To piggyback on the ageism, there is a lack of support.  No one believes in you until you actually do it. I want people to know their vision is theirs. They don’t need to explain it to no one. Their dreams belong to them. Not everybody is going it get it right away. Once you do what you say you are going to do. Then when you get that first press, they will say ‘I believed in you along’. Be your own best friend and find other people that will encourage you. It’s hard, especially as an entrepreneur. There are so many naysayers and you have to build up tough skin to reach your goal.

For high school and college students and grads or ones who wants to leave their safe and secured jobs to  do what you do or create their own path into the entertainment business,  what advice you can give for them to act on today?

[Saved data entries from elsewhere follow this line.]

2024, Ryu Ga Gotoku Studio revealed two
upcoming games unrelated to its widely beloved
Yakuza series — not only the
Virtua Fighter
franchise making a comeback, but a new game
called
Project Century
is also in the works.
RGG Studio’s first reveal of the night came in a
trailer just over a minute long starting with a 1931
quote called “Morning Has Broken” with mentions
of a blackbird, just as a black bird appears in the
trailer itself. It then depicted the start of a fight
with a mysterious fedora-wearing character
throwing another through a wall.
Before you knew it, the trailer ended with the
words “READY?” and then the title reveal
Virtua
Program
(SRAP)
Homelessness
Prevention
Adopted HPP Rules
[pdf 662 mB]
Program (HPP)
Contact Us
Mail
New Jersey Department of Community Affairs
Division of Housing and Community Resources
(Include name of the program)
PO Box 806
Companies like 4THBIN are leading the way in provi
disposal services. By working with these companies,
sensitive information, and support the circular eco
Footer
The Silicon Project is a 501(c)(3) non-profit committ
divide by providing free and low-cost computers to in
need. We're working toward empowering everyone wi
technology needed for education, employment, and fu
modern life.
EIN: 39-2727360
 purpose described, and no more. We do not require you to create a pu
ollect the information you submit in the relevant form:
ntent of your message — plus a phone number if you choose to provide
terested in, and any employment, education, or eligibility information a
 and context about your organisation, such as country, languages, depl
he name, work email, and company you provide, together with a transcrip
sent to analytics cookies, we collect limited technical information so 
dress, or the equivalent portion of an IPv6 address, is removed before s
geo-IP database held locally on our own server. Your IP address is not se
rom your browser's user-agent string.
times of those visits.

I want them to plan. Don’t do things on the wind. Think things out. Entrepreneurship has it’s perks, but a lot of people don’t realize how hard it is. When I mean plan, start saving if you haven’t already done so. Leverage their relationships. Especially if you are in high school of college, you have to barter. My first video show, I had it in college. The first head-shots I got was from someone who was a photography major. College is the best place to find help. I don’t like helping people if it is only helping me. Figure out what people you need on your team. See what skills you don’t have. I need people to get a website! People don’t have a website, I get so upset! Why don’t you have a website?! I don’t understand. Get a personal website. Your name dot com. They say they don’t know what to put on it. Put your picture of your face. [Have an] about page. Put services if you a have one and have a blog. I tell people do what you want o do in the future right now. It’s so hard to break into any workforce.  Even if you don’t work with social media, they still what to know your social media.

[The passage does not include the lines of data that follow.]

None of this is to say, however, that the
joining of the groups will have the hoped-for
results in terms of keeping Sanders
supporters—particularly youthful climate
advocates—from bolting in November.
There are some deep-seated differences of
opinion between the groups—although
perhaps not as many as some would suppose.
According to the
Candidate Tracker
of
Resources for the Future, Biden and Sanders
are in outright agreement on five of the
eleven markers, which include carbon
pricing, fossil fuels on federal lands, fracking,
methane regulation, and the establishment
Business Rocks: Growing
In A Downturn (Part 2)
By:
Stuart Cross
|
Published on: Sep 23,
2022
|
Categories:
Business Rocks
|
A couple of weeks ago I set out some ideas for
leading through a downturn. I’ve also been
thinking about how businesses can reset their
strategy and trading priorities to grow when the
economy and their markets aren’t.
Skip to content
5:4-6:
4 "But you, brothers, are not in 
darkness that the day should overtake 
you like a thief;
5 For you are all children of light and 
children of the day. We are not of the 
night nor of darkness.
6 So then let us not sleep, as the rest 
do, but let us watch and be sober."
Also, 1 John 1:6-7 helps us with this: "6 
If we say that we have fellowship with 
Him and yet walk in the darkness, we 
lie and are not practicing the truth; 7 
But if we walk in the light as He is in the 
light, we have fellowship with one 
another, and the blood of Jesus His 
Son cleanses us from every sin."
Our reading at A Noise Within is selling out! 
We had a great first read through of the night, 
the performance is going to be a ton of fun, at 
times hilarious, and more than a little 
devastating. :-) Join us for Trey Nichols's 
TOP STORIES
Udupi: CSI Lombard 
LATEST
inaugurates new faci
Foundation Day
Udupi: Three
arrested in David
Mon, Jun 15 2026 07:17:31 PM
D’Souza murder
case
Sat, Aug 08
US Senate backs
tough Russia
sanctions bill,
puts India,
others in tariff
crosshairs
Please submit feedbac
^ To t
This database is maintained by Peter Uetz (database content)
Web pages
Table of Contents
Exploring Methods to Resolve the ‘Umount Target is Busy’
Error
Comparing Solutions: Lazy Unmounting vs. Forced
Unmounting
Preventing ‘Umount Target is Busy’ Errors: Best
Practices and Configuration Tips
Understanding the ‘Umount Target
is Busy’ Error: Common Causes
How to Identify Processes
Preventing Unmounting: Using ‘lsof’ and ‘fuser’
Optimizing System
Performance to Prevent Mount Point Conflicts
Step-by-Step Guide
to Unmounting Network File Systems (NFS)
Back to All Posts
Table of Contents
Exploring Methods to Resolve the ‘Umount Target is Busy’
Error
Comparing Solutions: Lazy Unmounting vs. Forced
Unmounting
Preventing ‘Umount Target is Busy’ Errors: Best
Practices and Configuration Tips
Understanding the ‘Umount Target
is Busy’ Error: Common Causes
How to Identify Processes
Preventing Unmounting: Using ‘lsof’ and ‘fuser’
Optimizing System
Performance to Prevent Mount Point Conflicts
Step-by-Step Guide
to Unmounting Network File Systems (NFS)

What you have to do to set yourself apart is to show people that you’ve been doing what they need you to do before you even reach out to them to do it. Whatever you are good at, you create content that communicates that. Even if you have a 9 to 5 or at school and you want to leave, you have something you can showcase yourself. Make all your social media handles the same. You don’t want to make it difficult for people to find you. The easiest if your name on the social media handles. Don’t be stiff on social media. Speak how you speak. Everybody is multi-layered. You don’t need two social media pages.  One for work or one for whatever. I need people to invest in their skill set.  I am not going to spend money on you if you not going to spend money on yourself. Invest in your skill set mean if you are into acting, take a acting class. All the things you need to do to build your presence, you have to make it happen. [I wondered what my face is flat on camera and it’s not like that in person. So, I found out who does Gabriel Union makeup, and Kelly Roland’s makeup]. I need someone to look like me. I don’t want nothing to do with people with chocolate people to teach me about makeup. I did a class with the makeup artist. It was an investment I thank every day.

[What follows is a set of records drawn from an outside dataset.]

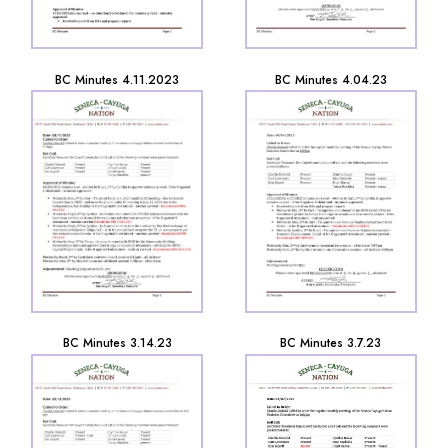
BC Minutes 4.11.2023
BC Minutes 4.04.23
BC Minutes 3.14.23
BC Minutes 3.7.23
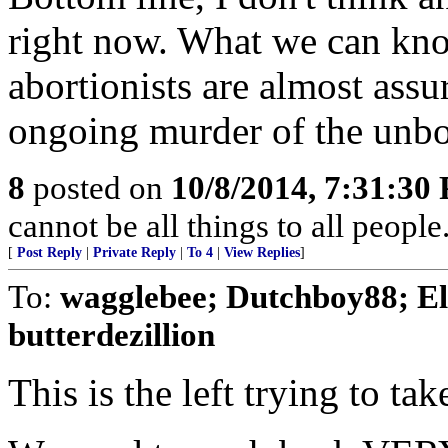
right now. What we can kno
abortionists are almost ass
ongoing murder of the unbo
8
posted on
10/8/2014, 7:31:30
cannot be all things to all peopl
[
Post Reply
|
Private Reply
|
To 4
|
View Replies
]
To:
wagglebee; Dutchboy88; El
butterdezillion
This is the left trying to ta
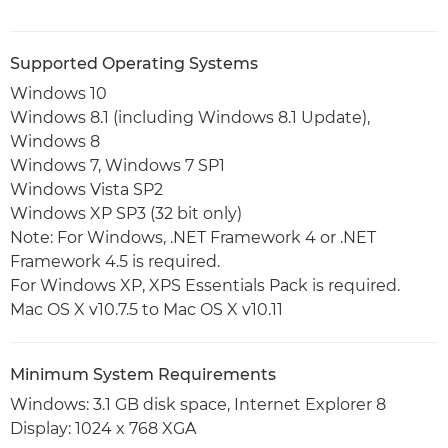
Supported Operating Systems
Windows 10
Windows 8.1 (including Windows 8.1 Update),
Windows 8
Windows 7, Windows 7 SP1
Windows Vista SP2
Windows XP SP3 (32 bit only)
Note: For Windows, .NET Framework 4 or .NET
Framework 4.5 is required.
For Windows XP, XPS Essentials Pack is required.
Mac OS X v10.7.5 to Mac OS X v10.11
Minimum System Requirements
Windows: 3.1 GB disk space, Internet Explorer 8
Display: 1024 x 768 XGA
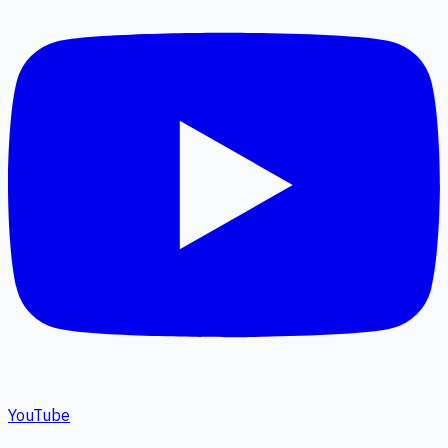
YouTube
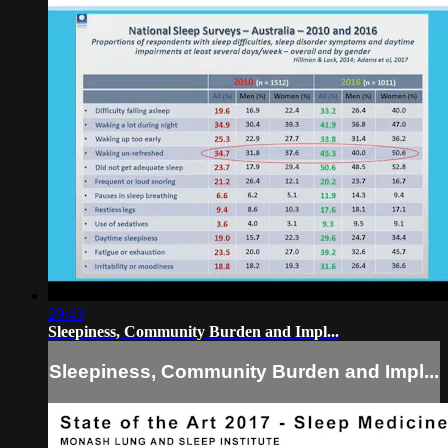
29:43
Sleepiness, Community Burden and Impl...
Sleepiness, Community Burden and Impl...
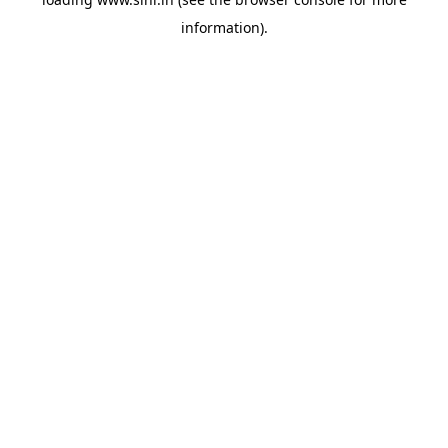
information).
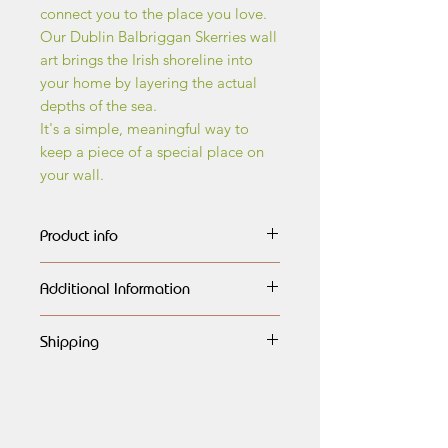
connect you to the place you love.
Our Dublin Balbriggan Skerries wall
art brings the Irish shoreline into
your home by layering the actual
depths of the sea.
It's a simple, meaningful way to
keep a piece of a special place on
your wall.
Product info
The wall art maps are made of
Additional Information
layers of birch wood, every layer
carefully outlined,
All maps are handmade, having
engraved, lasercut and painted
Shipping
a very natural look and finished
in different shades of blue, each
to the highest quality. They would
Global shipping available.
highlighting the different dephts of
look amazing on any wall, or as a
Free shipping to Ireland.
the ocean.They are then assembled
generous gift for any special
and beautifully framed in natural
occasion.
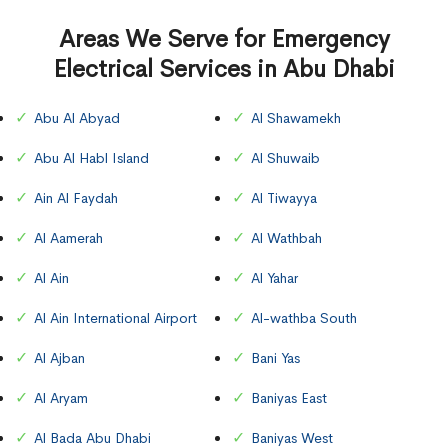
Areas We Serve for Emergency
Electrical Services in Abu Dhabi
Abu Al Abyad
Al Shawamekh
Abu Al Habl Island
Al Shuwaib
Ain Al Faydah
Al Tiwayya
Al Aamerah
Al Wathbah
Al Ain
Al Yahar
Al Ain International Airport
Al-wathba South
Al Ajban
Bani Yas
Al Aryam
Baniyas East
Al Bada Abu Dhabi
Baniyas West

Stop waiting for someone to give you that chance, that opportunity. Stop saying aspiring! Don’t say you are an aspiring writer and you’re doing it. You are a writer. Cut out aspiring or I will not take you seriously. Let people know how they can help you. Aside from telling me through your words, you need to tell me in all of your bios on social media. I need people to be intentional of the work you do and what you bring to the table. Whenever someone hires you, they what you to take them to the next level. Go to the interviews with ideas and just say ‘I like what you are doing.’ Work on your public speaking in all areas in your life. IF you not a good speaker, they acquaint that to your business.

I am working on a media training class to help people how to tell a good story, show your expertise, comfortable speaking on camera, how to get interviews, what it means to be camera ready, how they get paid speaking gigs, how to make original video content. I’m giving my personal tricks I give to people that knows me. You don’t want your fear of public speaking to stop you from getting you where you need to go.